Authored by RKSimon on Feb 11 2022, 12:40 PM.

Details

Summary

After D118128 relaxed the heuristic to require only one EFLAGS generating operand, it now makes sense to avoid X86ISD::SMUL/UMULO duplication as well.

Diff Detail

Event Timeline

RKSimon created this revision.Feb 11 2022, 12:40 PM
RKSimon requested review of this revision.Feb 11 2022, 12:40 PM
Herald added a project: Restricted Project. · View Herald TranscriptFeb 11 2022, 12:40 PM
pengfei added inline comments.Feb 12 2022, 5:19 AM
llvm/lib/Target/X86/X86ISelDAGToDAG.cpp
2787

Indent

RKSimon updated this revision to Diff 408179.Feb 12 2022, 6:31 AM

Fix clang-format

pengfei added inline comments.Feb 16 2022, 6:58 PM
llvm/test/CodeGen/X86/xmulo.ll
489–492

No sure if it's always beneficial. IIRC, we have some disadvantages on decoding complex lea.

RKSimon added inline comments.Feb 17 2022, 1:57 AM
llvm/test/CodeGen/X86/xmulo.ll
489–492

Does Intel arch count simple add lea with a different dst reg as complex?

pengfei added inline comments.Feb 17 2022, 4:08 AM
llvm/test/CodeGen/X86/xmulo.ll
489–492

The AOM F.3.2.2 says

LEA: The LEA instruction uses the AGU instead of the ALU. If one of the source register of LEA must
come from an execution unit. This dependency will also cause a 3 cycle delay. Thus, LEA should not
be used in the technique of adding two values and produce the result in a third register. LEA should
be used for address computation.
lebedev.ri added inline comments.Feb 17 2022, 4:15 AM
llvm/test/CodeGen/X86/xmulo.ll
489–492

Won't TuningSlowLEA take care of that by undoing the transform if we end up with bad code?

pengfei added inline comments.Feb 17 2022, 4:39 AM
llvm/test/CodeGen/X86/xmulo.ll
489–492

Not sure. It seems they are different. We only set TuningSlowLEA for Atom, but AOM says:

Assembly/Compiler Coding Rule 5. (MH impact, H generality) For Intel Atom processors, LEA
should be used for address manipulation; but software should avoid the following situations which
creates dependencies from ALU to AGU: an ALU instruction (instead of LEA) for address manipulation or
ESP updates; a LEA for ternary addition or non-destructive writes which do not feed address
generation. Alternatively, hoist producer instruction more than 3 cycles above the consumer instruction
that uses the AGU.

Here the case looks like "non-destructive write".

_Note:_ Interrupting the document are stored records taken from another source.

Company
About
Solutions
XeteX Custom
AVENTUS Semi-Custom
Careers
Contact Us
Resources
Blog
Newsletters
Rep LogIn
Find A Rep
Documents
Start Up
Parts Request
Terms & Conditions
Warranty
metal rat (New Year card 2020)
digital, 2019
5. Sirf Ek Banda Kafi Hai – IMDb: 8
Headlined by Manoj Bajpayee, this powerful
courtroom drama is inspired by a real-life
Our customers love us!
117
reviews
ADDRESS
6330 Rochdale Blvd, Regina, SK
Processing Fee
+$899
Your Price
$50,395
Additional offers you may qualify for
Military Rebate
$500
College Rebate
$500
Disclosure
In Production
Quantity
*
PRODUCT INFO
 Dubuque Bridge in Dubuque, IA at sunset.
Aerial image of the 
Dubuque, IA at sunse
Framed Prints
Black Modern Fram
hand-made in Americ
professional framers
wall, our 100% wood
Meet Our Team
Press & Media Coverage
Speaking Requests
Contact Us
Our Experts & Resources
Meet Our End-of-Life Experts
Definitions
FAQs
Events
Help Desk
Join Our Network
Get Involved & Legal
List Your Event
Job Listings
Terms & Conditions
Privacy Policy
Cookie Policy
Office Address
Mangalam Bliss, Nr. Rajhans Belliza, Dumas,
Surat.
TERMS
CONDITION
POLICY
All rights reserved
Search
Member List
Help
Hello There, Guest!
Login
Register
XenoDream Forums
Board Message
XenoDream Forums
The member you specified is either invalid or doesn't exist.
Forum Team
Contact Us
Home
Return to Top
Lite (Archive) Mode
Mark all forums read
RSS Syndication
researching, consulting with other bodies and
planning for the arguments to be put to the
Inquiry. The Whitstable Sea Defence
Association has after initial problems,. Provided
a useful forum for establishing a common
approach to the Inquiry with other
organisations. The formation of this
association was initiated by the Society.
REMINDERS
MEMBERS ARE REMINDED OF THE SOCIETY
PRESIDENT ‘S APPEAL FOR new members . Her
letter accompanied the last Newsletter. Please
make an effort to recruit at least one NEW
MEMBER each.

pengfei added inline comments.Feb 17 2022, 4:42 AM
llvm/test/CodeGen/X86/xmulo.ll
489–492

OK, I misunderstood it. It only applies to Atom. Sorry for the noisy.

pengfei accepted this revision.Feb 17 2022, 4:43 AM

LGTM.

This revision is now accepted and ready to land.Feb 17 2022, 4:43 AM
This revision was landed with ongoing or failed builds.Feb 17 2022, 5:51 AM
This revision was automatically updated to reflect the committed changes.